È evidente che le previsioni aventi ad oggetto gli obblighi di identificazione dei contenuti generati da IA, la tutela del diritto d’autore (articolo 25) e specifiche norme penali per reati commessi per il tramite dell’IA (articolo 26) indicano una seria preoccupazione per l’impatto sociale e civile che l’intelligenza artificiale potrà avere (rectius ha).
Tuttavia, altrettanto evidenti sono le criticità e i punti di debolezza dati da:
· eccessiva ampiezza della delega (articoli 16 e 24), posto che il conferimento di corpose deleghe legislative al Governo (non solo per l’attuazione del regolamento UE, ma anche per l’introduzione di nuovi reati) lascia un potenziale vuoto di confronto parlamentare su temi molto delicati (come la responsabilità penale per uso illecito di IA, ad esempio);
· enfasi formale sui princìpi, ma vaghezza operativa. Il Ddl enuncia numerosi princìpi etici e giuridici, ma non chiarisce pienamente come garantirne l’attuazione concreta, ad esempio in ambito sanitario o giurisdizionale (dove il “supporto” dell’IA resta generico);
· norme penali potenzialmente ridondanti o discutibili, atteso che l’aggravante generica per “uso dell’IA” in molte fattispecie penali rischia di introdurre duplicazioni punitive, senza una chiara delimitazione del quando l’uso di IA rappresenti effettivamente una maggiore pericolosità;
· assenza di un bilancio trasparente sull’impatto economico. Infatti, sebbene il Ddl contenga una “clausola di invarianza finanziaria”, è poco credibile che un impianto normativo così vasto e trasversale non comporti costi significativi, specie sul piano della formazione, delle infrastrutture digitali e della sicurezza.
È un testo da migliorare nel passaggio parlamentare, soprattutto in ottica di chiarezza operativa, sostenibilità attuativa e garanzia di un controllo democratico più saldo.
Uno spazio è dedicato, come anticipato, anche alle professioni intellettuali, nel cui perimetro l’articolo 13 sancisce che “l’utilizzo di sistemi di intelligenza artificiale nelle professioni intellettuali è finalizzato al solo esercizio delle attività strumentali e di supporto all’attività professionale e con prevalenza del lavoro intellettuale oggetto della prestazione d’opera” (comma 1). Inoltre, per assicurare il rapporto fiduciario tra professionista e cliente, è stato previsto che “le informazioni relative ai sistemi di intelligenza artificiale utilizzati dal professionista sono comunicate al soggetto destinatario della prestazione intellettuale con linguaggio chiaro, semplice ed esaustivo” (comma 2).
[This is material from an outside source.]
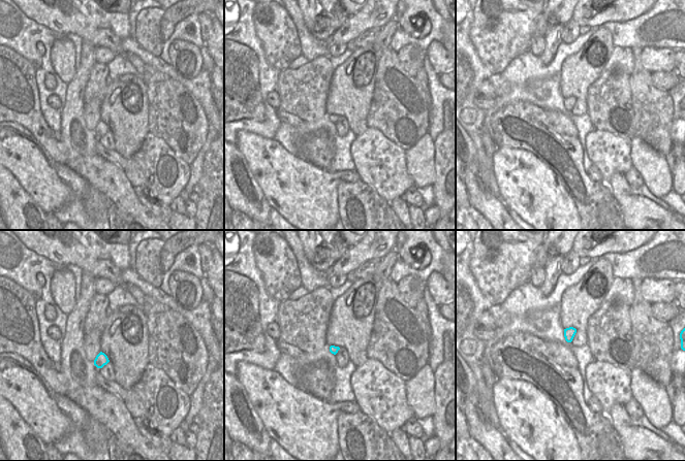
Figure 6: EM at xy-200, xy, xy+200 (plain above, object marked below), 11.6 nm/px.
act=show view=em slice=xy step=1 show=tint at=same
La preoccupazione del Governo sembra essere quella di evitare lo snaturamento delle professioni intellettuali e del rapporto fiduciario con i clienti, prevedendo (forse proprio alla luce di questo timore) percorsi di alfabetizzazione e formazione all’uso dell’IA, attraverso gli ordini professionali e le associazioni di categoria maggiormente rappresentative, con la “possibilità di riconoscimento di un equo compenso modulabile sulla base delle responsabilità e dei rischi connessi all’uso dei sistemi di intelligenza artificiale” (articolo 24, comma 2, lett. f).
Previsioni che devono essere riempite di significato, sino ad allora “Timeo danaos et dona ferentes”.